Why is SAJ directive processing different from RSJ?

The core difference is in the way that SAJ and RSJ process files. Because RSJ processes everything sequentially, it will always be able to linearly process all directives. Because SAJ processes everything in a series of parallel operations, directives that are in a parallel operation can never be propagated to the other parallel operations.

SAJ vs. Symitar Parallel Processing

SAJ supports full error checking, restart points and logic to help restart failed parallel jobs while all products from Symitar do not. It is not guaranteed that SAJ and Symitar will process the same job deck the exact same way (there are ambiguities in the directives). SAJ supports all RSJ directives while Symitar does not support any SAJ/RSJ directives.

Symitar parallel processing continues to run in the presence of errors and makes no attempt at helping restart failed jobs.

SMA SAJ Support Limits

  • SMA Technologies cannot tell any credit union which programs can safely run together. If SMA Technologies did not write the code, SMA Technologies cannot assist in this issue.
  • SMA Technologies cannot tell any credit union why programs cannot run together. If SMA Technologies did not write the code, SMA Technologies has no opinion on this issue.
  • SMA Technologies cannot generally tell any credit union how to run programs in parallel. This is an issue that varies from credit union to credit union based upon hardware, credit union size, system loading and tasks that are being asked of the system.
  • SMA Technologies will not accept any responsibility for crashed or damaged databases since SMA Technologies cannot tell what processes can be safely run together. Additionally, SMA Technologies has no way of knowing what was being run interactively at the time of or before the crash.
  • SMA Technologies cannot diagnose any system load issues with SAJ (since, by definition the load is always changing).
  • SMA Technologies cannot take any responsibility for failed processes since the likely causes are environmental issues (i.e., system loading or other parties programming issues) in the client environment.
  • SMA Technologies' ability to diagnose issues with failed processes executed by SAJ/RSJ will be extremely limited (SMA Technologies cannot reproduce your exact environment).
  • SMA Technologies' support will be generally limited to validating that SAJ correctly attempted to run the tasks it was asked to perform. SMA Technologies is open to looking at additional features that will make credit unions lives easier and safer.

SAJ Files

/SYM/SYMnnn/BATCH/SMA_SPLIT_mmmmm_SEQNUM.JOB where nnn represents the SYM number and mmmmm represents a random number chosen by SMA Technologies.
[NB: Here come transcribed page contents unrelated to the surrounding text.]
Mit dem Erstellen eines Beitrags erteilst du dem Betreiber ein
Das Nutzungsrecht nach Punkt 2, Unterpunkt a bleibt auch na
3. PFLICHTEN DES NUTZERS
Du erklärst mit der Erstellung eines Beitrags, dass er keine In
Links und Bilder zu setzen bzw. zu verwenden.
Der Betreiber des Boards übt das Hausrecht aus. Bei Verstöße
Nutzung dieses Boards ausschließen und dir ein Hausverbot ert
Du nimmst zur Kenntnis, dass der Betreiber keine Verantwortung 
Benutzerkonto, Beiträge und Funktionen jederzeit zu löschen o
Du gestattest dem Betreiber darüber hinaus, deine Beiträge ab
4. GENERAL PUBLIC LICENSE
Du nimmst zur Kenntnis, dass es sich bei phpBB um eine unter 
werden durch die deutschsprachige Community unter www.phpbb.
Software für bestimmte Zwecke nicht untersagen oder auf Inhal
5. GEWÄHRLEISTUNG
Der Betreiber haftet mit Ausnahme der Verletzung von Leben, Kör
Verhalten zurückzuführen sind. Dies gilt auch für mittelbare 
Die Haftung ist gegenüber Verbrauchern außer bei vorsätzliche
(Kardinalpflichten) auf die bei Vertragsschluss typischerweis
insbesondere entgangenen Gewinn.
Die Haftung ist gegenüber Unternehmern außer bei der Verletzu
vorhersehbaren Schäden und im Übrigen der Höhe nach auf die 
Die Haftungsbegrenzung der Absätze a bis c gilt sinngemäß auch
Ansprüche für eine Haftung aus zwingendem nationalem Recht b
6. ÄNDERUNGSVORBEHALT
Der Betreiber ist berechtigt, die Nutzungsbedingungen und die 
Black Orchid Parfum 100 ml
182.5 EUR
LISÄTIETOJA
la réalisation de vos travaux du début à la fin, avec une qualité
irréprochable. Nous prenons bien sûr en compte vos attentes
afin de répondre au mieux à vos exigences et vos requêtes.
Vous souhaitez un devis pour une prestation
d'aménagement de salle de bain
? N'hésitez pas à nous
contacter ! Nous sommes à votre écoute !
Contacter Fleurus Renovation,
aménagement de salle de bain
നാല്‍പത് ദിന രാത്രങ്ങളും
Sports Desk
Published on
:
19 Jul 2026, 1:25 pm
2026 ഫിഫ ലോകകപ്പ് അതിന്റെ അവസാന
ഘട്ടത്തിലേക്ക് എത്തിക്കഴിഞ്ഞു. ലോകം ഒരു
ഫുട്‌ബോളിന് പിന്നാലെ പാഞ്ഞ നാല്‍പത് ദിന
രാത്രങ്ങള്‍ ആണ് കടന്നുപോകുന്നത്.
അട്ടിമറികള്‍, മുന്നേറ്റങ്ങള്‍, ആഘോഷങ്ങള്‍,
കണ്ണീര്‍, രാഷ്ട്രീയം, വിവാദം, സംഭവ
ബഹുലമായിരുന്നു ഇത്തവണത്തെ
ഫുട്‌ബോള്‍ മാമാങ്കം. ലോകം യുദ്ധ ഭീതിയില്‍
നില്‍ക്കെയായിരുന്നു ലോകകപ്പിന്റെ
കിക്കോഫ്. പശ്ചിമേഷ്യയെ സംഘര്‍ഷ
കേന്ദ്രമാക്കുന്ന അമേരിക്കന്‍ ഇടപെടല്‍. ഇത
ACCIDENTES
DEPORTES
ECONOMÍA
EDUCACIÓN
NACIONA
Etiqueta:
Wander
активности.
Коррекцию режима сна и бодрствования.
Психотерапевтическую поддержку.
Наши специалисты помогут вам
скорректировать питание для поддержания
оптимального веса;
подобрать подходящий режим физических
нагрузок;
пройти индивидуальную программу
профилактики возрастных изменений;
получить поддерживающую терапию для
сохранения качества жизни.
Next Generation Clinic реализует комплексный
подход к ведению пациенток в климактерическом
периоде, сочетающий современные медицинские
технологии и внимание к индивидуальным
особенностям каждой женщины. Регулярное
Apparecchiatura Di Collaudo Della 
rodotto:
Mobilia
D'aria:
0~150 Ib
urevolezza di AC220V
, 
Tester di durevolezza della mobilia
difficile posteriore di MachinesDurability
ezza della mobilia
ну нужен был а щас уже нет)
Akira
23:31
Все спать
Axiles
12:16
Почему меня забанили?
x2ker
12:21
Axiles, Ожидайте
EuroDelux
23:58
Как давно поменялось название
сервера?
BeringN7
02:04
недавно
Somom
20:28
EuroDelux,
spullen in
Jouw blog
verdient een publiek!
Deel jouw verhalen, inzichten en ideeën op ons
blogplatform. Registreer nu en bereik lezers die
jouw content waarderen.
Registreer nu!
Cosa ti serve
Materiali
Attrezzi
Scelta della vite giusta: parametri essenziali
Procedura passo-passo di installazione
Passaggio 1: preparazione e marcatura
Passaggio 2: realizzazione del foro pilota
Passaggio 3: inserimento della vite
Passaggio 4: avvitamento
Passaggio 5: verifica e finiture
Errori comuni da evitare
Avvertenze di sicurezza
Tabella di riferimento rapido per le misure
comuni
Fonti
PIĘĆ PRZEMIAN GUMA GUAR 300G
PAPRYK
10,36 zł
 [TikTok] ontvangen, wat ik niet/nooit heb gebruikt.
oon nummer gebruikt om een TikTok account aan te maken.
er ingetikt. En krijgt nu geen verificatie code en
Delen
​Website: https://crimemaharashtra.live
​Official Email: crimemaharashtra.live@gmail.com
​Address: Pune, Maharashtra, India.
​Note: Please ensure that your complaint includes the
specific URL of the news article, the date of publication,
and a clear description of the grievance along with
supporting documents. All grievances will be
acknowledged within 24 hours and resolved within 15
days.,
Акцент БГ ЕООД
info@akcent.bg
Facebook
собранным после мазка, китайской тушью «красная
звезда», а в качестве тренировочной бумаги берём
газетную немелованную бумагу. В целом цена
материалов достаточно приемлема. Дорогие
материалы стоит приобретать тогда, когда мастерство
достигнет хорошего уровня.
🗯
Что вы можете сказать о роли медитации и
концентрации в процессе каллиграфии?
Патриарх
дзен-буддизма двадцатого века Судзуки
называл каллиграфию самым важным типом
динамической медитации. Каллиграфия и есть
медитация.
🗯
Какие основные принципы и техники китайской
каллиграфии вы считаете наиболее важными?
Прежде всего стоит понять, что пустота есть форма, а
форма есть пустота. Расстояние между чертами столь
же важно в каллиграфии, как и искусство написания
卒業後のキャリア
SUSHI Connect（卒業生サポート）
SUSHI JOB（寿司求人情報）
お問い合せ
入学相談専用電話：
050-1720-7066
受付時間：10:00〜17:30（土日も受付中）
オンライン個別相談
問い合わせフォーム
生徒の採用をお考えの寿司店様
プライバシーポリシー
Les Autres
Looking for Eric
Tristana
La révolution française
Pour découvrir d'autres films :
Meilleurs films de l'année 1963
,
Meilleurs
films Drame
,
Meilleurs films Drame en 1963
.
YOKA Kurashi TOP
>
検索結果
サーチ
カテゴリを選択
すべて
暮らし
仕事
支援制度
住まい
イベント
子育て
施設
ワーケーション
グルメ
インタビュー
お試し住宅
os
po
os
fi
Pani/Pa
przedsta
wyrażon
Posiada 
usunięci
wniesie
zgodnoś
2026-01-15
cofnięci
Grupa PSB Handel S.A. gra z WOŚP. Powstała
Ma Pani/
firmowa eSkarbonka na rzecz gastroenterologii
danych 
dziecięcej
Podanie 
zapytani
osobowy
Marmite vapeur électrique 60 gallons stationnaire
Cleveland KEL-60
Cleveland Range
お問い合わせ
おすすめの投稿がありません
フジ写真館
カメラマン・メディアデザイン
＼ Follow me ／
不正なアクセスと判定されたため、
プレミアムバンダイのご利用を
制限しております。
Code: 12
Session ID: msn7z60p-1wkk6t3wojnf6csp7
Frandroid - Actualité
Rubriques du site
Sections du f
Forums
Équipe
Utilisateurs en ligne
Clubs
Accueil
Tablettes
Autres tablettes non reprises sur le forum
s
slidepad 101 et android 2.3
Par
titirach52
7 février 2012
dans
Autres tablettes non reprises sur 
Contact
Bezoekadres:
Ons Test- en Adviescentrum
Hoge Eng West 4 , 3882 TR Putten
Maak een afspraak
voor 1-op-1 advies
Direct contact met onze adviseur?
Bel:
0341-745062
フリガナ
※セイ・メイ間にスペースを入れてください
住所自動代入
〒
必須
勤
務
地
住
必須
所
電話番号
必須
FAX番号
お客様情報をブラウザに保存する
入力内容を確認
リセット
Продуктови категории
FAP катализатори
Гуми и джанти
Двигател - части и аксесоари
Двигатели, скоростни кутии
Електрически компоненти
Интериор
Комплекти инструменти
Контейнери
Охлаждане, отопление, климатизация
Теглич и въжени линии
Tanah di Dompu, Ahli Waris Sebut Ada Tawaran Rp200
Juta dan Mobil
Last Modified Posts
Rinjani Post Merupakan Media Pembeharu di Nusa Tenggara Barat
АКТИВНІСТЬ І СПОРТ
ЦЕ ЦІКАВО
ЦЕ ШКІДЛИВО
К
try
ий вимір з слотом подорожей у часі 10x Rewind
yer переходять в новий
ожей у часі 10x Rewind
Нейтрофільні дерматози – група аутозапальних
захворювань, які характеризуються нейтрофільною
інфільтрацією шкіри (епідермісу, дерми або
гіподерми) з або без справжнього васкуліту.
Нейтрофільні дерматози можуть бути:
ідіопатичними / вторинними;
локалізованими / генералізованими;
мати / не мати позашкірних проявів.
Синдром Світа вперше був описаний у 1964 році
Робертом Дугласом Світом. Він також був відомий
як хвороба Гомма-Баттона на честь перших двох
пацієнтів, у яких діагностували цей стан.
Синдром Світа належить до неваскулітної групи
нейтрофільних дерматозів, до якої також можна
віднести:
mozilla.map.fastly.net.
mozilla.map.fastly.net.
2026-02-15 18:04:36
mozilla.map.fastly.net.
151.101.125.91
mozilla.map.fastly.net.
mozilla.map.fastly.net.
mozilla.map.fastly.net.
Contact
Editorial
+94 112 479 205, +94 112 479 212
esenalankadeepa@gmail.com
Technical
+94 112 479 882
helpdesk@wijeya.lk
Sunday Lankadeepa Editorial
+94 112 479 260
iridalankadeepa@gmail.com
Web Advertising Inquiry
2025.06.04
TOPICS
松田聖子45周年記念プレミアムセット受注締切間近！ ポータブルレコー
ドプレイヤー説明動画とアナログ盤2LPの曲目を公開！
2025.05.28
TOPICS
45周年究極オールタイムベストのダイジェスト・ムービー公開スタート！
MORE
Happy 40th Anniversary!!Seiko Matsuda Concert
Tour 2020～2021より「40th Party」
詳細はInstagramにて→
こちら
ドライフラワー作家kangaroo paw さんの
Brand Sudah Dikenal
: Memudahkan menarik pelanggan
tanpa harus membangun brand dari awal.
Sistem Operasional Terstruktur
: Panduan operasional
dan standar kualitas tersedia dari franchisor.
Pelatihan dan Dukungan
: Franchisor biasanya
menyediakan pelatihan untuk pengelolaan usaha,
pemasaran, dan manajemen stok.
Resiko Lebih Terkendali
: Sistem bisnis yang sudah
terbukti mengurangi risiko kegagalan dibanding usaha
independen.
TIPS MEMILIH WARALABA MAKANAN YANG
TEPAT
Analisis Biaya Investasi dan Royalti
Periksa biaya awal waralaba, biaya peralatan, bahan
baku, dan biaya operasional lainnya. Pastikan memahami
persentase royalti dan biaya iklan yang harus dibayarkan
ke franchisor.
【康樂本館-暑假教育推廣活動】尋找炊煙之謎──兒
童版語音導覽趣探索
/tmp/job_name.jobmmmm where mmmmm represents a random number chosen by SMA Technologies.

SAJ Definitions

Single-threaded

Running a single program at a time.

Multi-threaded

Running two or more programs at the same time.

Cache

A memory store used to buffer data read in or data to be written in order to improve disk I/O performance.

Cache miss

If the requested disk blocks are not in the cache, they must be loaded/reloaded from the disk drive. If the miss rate is too high, then the cache can actually slow down processing.

Cache thrashing

This happens in two common cases and is defined as data blocks being loaded, unloaded and the reloaded again. Case 1 is where the cache is too small (i.e., you are running too many programs against the cache). Case 2 is where the cache loads the data block for a short time, unloads it, and is then requested to load it again (these are expensive operations).

Disk head thrashing

The disk head moves over the entire disk in a random fashion repeatedly. This condition causes an extreme slowdown in speed. The more a disk head can stay in a given region on the disk, the more disk blocks per second can be read/written.

Contiguous file allocation

When files occupy contiguous blocks with no extents (file block fragments).

Fragmented file allocation

When files occupy non-contiguous blocks.